## PROBLEM TO WORK ON
Copy out the source text in the data below character for character, and leave the pictures out of your answer.

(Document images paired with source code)
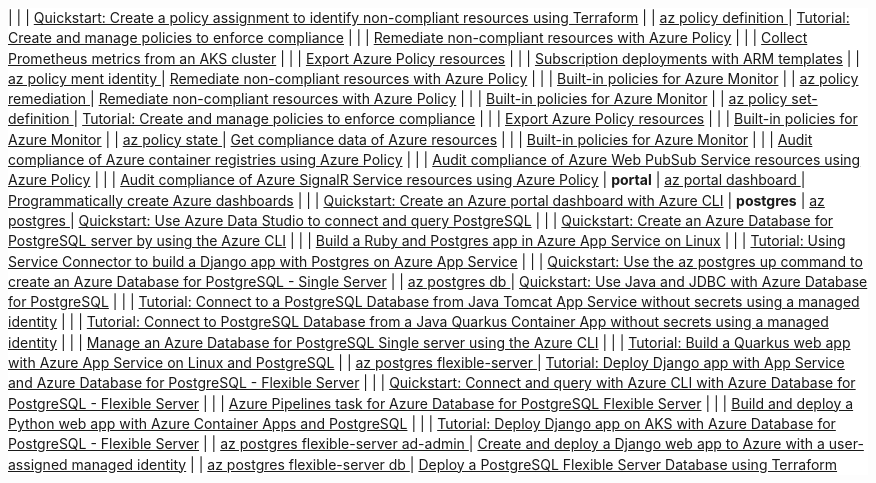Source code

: |  |  | [Quickstart: Create a policy assignment to identify non-compliant resources using Terraform](/azure/governance/policy/assign-policy-terraform)
|  | [az policy definition ](/cli/azure/policy/definition) | [Tutorial: Create and manage policies to enforce compliance](/azure/governance/policy/tutorials/create-and-manage)
|  |  | [Remediate non-compliant resources with Azure Policy](/azure/governance/policy/how-to/remediate-resources)
|  |  | [Collect Prometheus metrics from an AKS cluster](/azure/azure-monitor/essentials/prometheus-metrics-enable)
|  |  | [Export Azure Policy resources](/azure/governance/policy/how-to/export-resources)
|  |  | [Subscription deployments with ARM templates](/azure/azure-resource-manager/templates/deploy-to-subscription)
|  | [az policy ment identity ](/cli/azure/policy) | [Remediate non-compliant resources with Azure Policy](/azure/governance/policy/how-to/remediate-resources)
|  |  | [Built-in policies for Azure Monitor](/azure/azure-monitor/essentials/diagnostics-settings-policies-deployifnotexists)
|  | [az policy remediation ](/cli/azure/policy/remediation) | [Remediate non-compliant resources with Azure Policy](/azure/governance/policy/how-to/remediate-resources)
|  |  | [Built-in policies for Azure Monitor](/azure/azure-monitor/essentials/diagnostics-settings-policies-deployifnotexists)
|  | [az policy set-definition ](/cli/azure/policy/set-definition) | [Tutorial: Create and manage policies to enforce compliance](/azure/governance/policy/tutorials/create-and-manage)
|  |  | [Export Azure Policy resources](/azure/governance/policy/how-to/export-resources)
|  |  | [Built-in policies for Azure Monitor](/azure/azure-monitor/essentials/diagnostics-settings-policies-deployifnotexists)
|  | [az policy state ](/cli/azure/policy/state) | [Get compliance data of Azure resources](/azure/governance/policy/how-to/get-compliance-data)
|  |  | [Built-in policies for Azure Monitor](/azure/azure-monitor/essentials/diagnostics-settings-policies-deployifnotexists)
|  |  | [Audit compliance of Azure container registries using Azure Policy](/azure/container-registry/container-registry-azure-policy)
|  |  | [Audit compliance of Azure Web PubSub Service resources using Azure Policy](/azure/azure-web-pubsub/howto-monitor-azure-policy)
|  |  | [Audit compliance of Azure SignalR Service resources using Azure Policy](/azure/azure-signalr/signalr-howto-azure-policy)
| **portal** | [az portal dashboard ](/cli/azure/portal/dashboard) | [Programmatically create Azure dashboards](/azure/azure-portal/azure-portal-dashboards-create-programmatically)
|  |  | [Quickstart: Create an Azure portal dashboard with Azure CLI](/azure/azure-portal/quickstart-portal-dashboard-azure-cli)
| **postgres** | [az postgres ](/cli/azure/postgres) | [Quickstart: Use Azure Data Studio to connect and query PostgreSQL](/sql/azure-data-studio/quickstart-postgres)
|  |  | [Quickstart: Create an Azure Database for PostgreSQL server by using the Azure CLI](/azure/postgresql/single-server/quickstart-create-server-database-azure-cli)
|  |  | [Build a Ruby and Postgres app in Azure App Service on Linux](/azure/app-service/tutorial-ruby-postgres-app)
|  |  | [Tutorial: Using Service Connector to build a Django app with Postgres on Azure App Service](/azure/service-connector/tutorial-django-webapp-postgres-cli)
|  |  | [Quickstart: Use the az postgres up command to create an Azure Database for PostgreSQL - Single Server](/azure/postgresql/single-server/quickstart-create-server-up-azure-cli)
|  | [az postgres db ](/cli/azure/postgres/db) | [Quickstart: Use Java and JDBC with Azure Database for PostgreSQL](/azure/postgresql/single-server/connect-java)
|  |  | [Tutorial: Connect to a PostgreSQL Database from Java Tomcat App Service without secrets using a managed identity](/azure/app-service/tutorial-java-tomcat-connect-managed-identity-postgresql-database)
|  |  | [Tutorial: Connect to PostgreSQL Database from a Java Quarkus Container App without secrets using a managed identity](/azure/container-apps/tutorial-java-quarkus-connect-managed-identity-postgresql-database)
|  |  | [Manage an Azure Database for PostgreSQL Single server using the Azure CLI](/azure/postgresql/single-server/how-to-manage-server-cli)
|  |  | [Tutorial: Build a Quarkus web app with Azure App Service on Linux and PostgreSQL](/azure/app-service/tutorial-java-quarkus-postgresql-app)
|  | [az postgres flexible-server ](/cli/azure/postgres/flexible-server) | [Tutorial: Deploy Django app with App Service and Azure Database for PostgreSQL - Flexible Server](/azure/postgresql/flexible-server/tutorial-django-app-service-postgres)
|  |  | [Quickstart: Connect and query with Azure CLI  with Azure Database for PostgreSQL - Flexible Server](/azure/postgresql/flexible-server/connect-azure-cli)
|  |  | [Azure Pipelines task for Azure Database for PostgreSQL Flexible Server](/azure/postgresql/flexible-server/azure-pipelines-deploy-database-task)
|  |  | [Build and deploy a Python web app with Azure Container Apps and PostgreSQL](/azure/developer/python/tutorial-deploy-python-web-app-azure-container-apps-02)
|  |  | [Tutorial: Deploy Django app on AKS with Azure Database for PostgreSQL - Flexible Server](/azure/postgresql/flexible-server/tutorial-django-aks-database)
|  | [az postgres flexible-server ad-admin ](/cli/azure/postgres/flexible-server/ad-admin) | [Create and deploy a Django web app to Azure with a user-assigned managed identity](/azure/developer/python/tutorial-python-managed-identity-user-assigned-cli)
|  | [az postgres flexible-server db ](/cli/azure/postgres/flexible-server/db) | [Deploy a PostgreSQL Flexible Server Database using Terraform](/azure/developer/terraform/deploy-postgresql-flexible-server-database)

## YOUR SOLUTION
Source code

: |  |  | [Quickstart: Create a policy assignment to identify non-compliant resources using Terraform](/azure/governance/policy/assign-policy-terraform)
|  | [az policy definition ](/cli/azure/policy/definition) | [Tutorial: Create and manage policies to enforce compliance](/azure/governance/policy/tutorials/create-and-manage)
|  |  | [Remediate non-compliant resources with Azure Policy](/azure/governance/policy/how-to/remediate-resources)
|  |  | [Collect Prometheus metrics from an AKS cluster](/azure/azure-monitor/essentials/prometheus-metrics-enable)
|  |  | [Export Azure Policy resources](/azure/governance/policy/how-to/export-resources)
|  |  | [Subscription deployments with ARM templates](/azure/azure-resource-manager/templates/deploy-to-subscription)
|  | [az policy ment identity ](/cli/azure/policy) | [Remediate non-compliant resources with Azure Policy](/azure/governance/policy/how-to/remediate-resources)
|  |  | [Built-in policies for Azure Monitor](/azure/azure-monitor/essentials/diagnostics-settings-policies-deployifnotexists)
|  | [az policy remediation ](/cli/azure/policy/remediation) | [Remediate non-compliant resources with Azure Policy](/azure/governance/policy/how-to/remediate-resources)
|  |  | [Built-in policies for Azure Monitor](/azure/azure-monitor/essentials/diagnostics-settings-policies-deployifnotexists)
|  | [az policy set-definition ](/cli/azure/policy/set-definition) | [Tutorial: Create and manage policies to enforce compliance](/azure/governance/policy/tutorials/create-and-manage)
|  |  | [Export Azure Policy resources](/azure/governance/policy/how-to/export-resources)
|  |  | [Built-in policies for Azure Monitor](/azure/azure-monitor/essentials/diagnostics-settings-policies-deployifnotexists)
|  | [az policy state ](/cli/azure/policy/state) | [Get compliance data of Azure resources](/azure/governance/policy/how-to/get-compliance-data)
|  |  | [Built-in policies for Azure Monitor](/azure/azure-monitor/essentials/diagnostics-settings-policies-deployifnotexists)
|  |  | [Audit compliance of Azure container registries using Azure Policy](/azure/container-registry/container-registry-azure-policy)
|  |  | [Audit compliance of Azure Web PubSub Service resources using Azure Policy](/azure/azure-web-pubsub/howto-monitor-azure-policy)
|  |  | [Audit compliance of Azure SignalR Service resources using Azure Policy](/azure/azure-signalr/signalr-howto-azure-policy)
| **portal** | [az portal dashboard ](/cli/azure/portal/dashboard) | [Programmatically create Azure dashboards](/azure/azure-portal/azure-portal-dashboards-create-programmatically)
|  |  | [Quickstart: Create an Azure portal dashboard with Azure CLI](/azure/azure-portal/quickstart-portal-dashboard-azure-cli)
| **postgres** | [az postgres ](/cli/azure/postgres) | [Quickstart: Use Azure Data Studio to connect and query PostgreSQL](/sql/azure-data-studio/quickstart-postgres)
|  |  | [Quickstart: Create an Azure Database for PostgreSQL server by using the Azure CLI](/azure/postgresql/single-server/quickstart-create-server-database-azure-cli)
|  |  | [Build a Ruby and Postgres app in Azure App Service on Linux](/azure/app-service/tutorial-ruby-postgres-app)
|  |  | [Tutorial: Using Service Connector to build a Django app with Postgres on Azure App Service](/azure/service-connector/tutorial-django-webapp-postgres-cli)
|  |  | [Quickstart: Use the az postgres up command to create an Azure Database for PostgreSQL - Single Server](/azure/postgresql/single-server/quickstart-create-server-up-azure-cli)
|  | [az postgres db ](/cli/azure/postgres/db) | [Quickstart: Use Java and JDBC with Azure Database for PostgreSQL](/azure/postgresql/single-server/connect-java)
|  |  | [Tutorial: Connect to a PostgreSQL Database from Java Tomcat App Service without secrets using a managed identity](/azure/app-service/tutorial-java-tomcat-connect-managed-identity-postgresql-database)
|  |  | [Tutorial: Connect to PostgreSQL Database from a Java Quarkus Container App without secrets using a managed identity](/azure/container-apps/tutorial-java-quarkus-connect-managed-identity-postgresql-database)
|  |  | [Manage an Azure Database for PostgreSQL Single server using the Azure CLI](/azure/postgresql/single-server/how-to-manage-server-cli)
|  |  | [Tutorial: Build a Quarkus web app with Azure App Service on Linux and PostgreSQL](/azure/app-service/tutorial-java-quarkus-postgresql-app)
|  | [az postgres flexible-server ](/cli/azure/postgres/flexible-server) | [Tutorial: Deploy Django app with App Service and Azure Database for PostgreSQL - Flexible Server](/azure/postgresql/flexible-server/tutorial-django-app-service-postgres)
|  |  | [Quickstart: Connect and query with Azure CLI  with Azure Database for PostgreSQL - Flexible Server](/azure/postgresql/flexible-server/connect-azure-cli)
|  |  | [Azure Pipelines task for Azure Database for PostgreSQL Flexible Server](/azure/postgresql/flexible-server/azure-pipelines-deploy-database-task)
|  |  | [Build and deploy a Python web app with Azure Container Apps and PostgreSQL](/azure/developer/python/tutorial-deploy-python-web-app-azure-container-apps-02)
|  |  | [Tutorial: Deploy Django app on AKS with Azure Database for PostgreSQL - Flexible Server](/azure/postgresql/flexible-server/tutorial-django-aks-database)
|  | [az postgres flexible-server ad-admin ](/cli/azure/postgres/flexible-server/ad-admin) | [Create and deploy a Django web app to Azure with a user-assigned managed identity](/azure/developer/python/tutorial-python-managed-identity-user-assigned-cli)
|  | [az postgres flexible-server db ](/cli/azure/postgres/flexible-server/db) | [Deploy a PostgreSQL Flexible Server Database using Terraform](/azure/developer/terraform/deploy-postgresql-flexible-server-database)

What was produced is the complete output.